Com o Lens se jogando ao ataque, o PSG deu o golpe decisivo nos acréscimos. Um rápido contra-ataque viu Désiré Doué lançar Mbaye, que dominou e chutou no ângulo superior, com a ajuda da trave. O gol confirmou o campeonato e provocou cenas de júbilo entre os torcedores visitantes. Foi um final apropriado para uma temporada de supremacia doméstica, mesmo enquanto as ambições do time na Champions League estão em jogo.

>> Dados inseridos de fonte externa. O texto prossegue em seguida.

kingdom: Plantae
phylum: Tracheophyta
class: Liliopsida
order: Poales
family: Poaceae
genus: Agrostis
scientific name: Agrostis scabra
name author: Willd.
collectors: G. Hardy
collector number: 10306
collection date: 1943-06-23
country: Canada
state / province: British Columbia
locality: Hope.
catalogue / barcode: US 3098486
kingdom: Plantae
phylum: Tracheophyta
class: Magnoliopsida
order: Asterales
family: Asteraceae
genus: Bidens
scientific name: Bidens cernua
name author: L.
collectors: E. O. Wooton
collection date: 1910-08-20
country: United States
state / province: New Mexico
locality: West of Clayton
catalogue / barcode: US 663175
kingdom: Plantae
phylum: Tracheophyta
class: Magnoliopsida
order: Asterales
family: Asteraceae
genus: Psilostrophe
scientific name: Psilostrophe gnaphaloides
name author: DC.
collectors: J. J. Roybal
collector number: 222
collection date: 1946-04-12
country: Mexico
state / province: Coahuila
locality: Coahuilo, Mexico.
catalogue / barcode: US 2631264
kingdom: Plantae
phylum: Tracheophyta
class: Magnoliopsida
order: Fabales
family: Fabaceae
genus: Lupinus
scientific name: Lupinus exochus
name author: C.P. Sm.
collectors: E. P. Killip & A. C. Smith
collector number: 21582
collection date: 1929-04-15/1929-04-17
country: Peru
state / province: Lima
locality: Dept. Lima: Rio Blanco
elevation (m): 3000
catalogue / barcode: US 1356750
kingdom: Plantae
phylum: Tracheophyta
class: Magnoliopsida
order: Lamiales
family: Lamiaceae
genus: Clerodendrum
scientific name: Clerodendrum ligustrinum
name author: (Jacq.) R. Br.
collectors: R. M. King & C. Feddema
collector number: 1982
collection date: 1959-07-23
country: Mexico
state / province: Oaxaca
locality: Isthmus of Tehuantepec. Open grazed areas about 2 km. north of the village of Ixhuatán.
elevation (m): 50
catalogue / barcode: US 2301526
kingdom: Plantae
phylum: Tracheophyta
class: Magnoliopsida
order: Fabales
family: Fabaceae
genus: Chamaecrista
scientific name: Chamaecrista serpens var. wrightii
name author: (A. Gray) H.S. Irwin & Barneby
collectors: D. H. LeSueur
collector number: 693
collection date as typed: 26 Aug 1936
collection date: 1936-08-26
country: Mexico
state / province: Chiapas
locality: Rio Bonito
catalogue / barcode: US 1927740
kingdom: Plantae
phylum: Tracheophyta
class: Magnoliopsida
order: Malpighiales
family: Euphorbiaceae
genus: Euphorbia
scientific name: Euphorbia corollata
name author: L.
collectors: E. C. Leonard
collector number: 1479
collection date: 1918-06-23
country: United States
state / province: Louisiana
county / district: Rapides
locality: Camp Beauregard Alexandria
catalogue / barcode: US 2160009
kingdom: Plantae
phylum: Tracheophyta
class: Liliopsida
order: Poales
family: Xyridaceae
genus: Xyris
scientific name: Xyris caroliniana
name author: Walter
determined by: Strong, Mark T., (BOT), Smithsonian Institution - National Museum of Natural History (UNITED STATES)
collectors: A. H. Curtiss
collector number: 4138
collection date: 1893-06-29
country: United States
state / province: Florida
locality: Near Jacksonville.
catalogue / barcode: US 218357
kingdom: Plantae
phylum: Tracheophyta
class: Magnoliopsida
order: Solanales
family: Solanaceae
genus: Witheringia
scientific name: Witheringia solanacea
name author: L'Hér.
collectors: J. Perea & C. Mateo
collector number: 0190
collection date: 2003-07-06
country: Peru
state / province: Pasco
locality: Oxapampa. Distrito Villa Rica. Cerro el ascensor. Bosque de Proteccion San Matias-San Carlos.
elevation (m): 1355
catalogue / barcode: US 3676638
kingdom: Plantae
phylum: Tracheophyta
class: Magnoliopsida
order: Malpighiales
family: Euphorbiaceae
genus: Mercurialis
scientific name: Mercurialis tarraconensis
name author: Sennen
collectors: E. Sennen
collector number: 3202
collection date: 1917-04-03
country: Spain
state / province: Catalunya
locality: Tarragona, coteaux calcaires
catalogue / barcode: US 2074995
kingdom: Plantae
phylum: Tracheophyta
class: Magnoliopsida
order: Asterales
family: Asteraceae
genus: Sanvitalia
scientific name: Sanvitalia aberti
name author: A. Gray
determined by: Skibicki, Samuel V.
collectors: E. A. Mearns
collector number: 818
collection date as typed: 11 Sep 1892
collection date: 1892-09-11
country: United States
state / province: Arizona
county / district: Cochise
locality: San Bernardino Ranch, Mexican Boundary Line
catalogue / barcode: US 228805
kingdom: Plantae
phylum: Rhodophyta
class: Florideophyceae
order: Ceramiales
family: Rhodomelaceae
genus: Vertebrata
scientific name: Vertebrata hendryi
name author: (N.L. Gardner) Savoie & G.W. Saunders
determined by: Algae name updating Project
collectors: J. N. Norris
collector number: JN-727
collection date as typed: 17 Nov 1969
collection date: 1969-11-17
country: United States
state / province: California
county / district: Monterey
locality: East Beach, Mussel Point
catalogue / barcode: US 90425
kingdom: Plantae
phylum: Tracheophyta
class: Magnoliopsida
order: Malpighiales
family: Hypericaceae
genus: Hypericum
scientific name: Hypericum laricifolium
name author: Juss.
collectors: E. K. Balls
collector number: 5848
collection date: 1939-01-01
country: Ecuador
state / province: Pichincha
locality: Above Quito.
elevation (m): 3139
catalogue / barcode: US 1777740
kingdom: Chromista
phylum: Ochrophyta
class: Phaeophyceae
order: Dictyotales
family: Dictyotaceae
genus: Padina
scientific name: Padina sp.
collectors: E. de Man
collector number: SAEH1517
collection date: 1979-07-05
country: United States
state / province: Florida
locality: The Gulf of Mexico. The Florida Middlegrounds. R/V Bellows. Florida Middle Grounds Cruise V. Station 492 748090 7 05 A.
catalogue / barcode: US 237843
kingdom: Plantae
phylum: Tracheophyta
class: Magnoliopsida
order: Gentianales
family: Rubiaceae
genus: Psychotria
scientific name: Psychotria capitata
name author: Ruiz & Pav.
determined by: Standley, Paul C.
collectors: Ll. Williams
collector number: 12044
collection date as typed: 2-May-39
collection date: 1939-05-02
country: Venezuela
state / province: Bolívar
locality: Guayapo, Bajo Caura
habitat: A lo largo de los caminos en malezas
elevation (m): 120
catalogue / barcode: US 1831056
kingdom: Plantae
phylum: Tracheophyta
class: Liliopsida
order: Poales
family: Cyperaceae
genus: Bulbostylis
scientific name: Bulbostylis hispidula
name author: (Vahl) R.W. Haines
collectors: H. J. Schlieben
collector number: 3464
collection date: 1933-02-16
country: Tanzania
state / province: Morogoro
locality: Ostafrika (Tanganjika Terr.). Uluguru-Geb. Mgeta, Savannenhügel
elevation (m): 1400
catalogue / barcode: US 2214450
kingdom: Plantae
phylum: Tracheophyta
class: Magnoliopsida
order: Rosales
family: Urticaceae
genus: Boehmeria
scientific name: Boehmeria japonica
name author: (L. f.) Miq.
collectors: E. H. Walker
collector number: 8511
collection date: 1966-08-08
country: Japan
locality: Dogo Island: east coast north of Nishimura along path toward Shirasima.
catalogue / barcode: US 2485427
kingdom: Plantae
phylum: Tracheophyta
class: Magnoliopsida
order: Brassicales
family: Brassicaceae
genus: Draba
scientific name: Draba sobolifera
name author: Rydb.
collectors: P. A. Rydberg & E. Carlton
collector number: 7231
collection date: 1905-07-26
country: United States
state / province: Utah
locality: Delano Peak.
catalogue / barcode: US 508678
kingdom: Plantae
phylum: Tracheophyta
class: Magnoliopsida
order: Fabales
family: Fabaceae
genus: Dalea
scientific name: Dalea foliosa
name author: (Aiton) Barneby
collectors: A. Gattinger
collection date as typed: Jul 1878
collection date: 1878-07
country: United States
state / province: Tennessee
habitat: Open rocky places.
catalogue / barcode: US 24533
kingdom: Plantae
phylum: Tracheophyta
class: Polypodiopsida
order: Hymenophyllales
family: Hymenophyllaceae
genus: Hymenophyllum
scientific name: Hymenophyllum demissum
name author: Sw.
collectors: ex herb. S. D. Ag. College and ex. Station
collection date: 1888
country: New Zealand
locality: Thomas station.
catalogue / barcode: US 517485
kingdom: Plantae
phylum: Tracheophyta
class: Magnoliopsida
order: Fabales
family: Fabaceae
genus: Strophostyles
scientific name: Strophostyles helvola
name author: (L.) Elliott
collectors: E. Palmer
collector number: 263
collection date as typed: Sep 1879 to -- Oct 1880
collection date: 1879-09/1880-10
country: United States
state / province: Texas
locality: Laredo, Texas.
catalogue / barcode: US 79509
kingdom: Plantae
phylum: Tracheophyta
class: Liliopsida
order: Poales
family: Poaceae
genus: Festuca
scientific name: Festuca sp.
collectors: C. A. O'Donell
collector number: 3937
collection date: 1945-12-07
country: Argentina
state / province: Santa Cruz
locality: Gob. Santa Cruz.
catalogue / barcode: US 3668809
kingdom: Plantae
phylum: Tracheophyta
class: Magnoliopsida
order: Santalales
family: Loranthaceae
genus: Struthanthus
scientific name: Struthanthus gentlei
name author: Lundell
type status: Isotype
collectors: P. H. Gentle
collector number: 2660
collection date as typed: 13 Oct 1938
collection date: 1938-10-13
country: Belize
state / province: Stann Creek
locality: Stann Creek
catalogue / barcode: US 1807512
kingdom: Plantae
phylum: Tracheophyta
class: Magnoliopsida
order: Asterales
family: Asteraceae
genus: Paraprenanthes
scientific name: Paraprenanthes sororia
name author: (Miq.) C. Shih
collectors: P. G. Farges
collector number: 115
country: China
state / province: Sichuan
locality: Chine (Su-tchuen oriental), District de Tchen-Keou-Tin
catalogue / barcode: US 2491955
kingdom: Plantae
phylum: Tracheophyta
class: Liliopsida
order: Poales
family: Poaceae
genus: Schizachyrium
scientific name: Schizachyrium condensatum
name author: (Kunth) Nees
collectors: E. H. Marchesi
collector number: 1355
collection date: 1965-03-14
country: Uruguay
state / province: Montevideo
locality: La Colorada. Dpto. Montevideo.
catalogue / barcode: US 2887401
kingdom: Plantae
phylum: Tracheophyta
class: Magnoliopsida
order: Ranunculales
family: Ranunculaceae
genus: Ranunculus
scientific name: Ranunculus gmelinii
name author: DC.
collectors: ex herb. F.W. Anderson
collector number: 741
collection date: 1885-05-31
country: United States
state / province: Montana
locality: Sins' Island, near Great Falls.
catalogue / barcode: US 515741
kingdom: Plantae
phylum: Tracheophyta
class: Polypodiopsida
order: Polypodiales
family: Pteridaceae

O resultado destaca o persistente abismo entre o PSG e o resto da Ligue 1, mas também serve como um lembrete da notável campanha do Lens. O time de Pierre Sage tem sido magnífico durante toda a temporada e agora buscará coroar o ano com a glória da Copa da França. Para o PSG, o foco muda para a final da Champions League, onde eles podem adicionar o troféu definitivo a uma era já repleta de títulos. Ambos os clubes concluirão suas temporadas de liga no domingo—o Lens visita o Lyon, enquanto o PSG viaja para o Paris FC—antes de voltar sua atenção para as competições eliminatórias que podem definir suas respectivas campanhas. Baseado em relatórios do L'Equipe.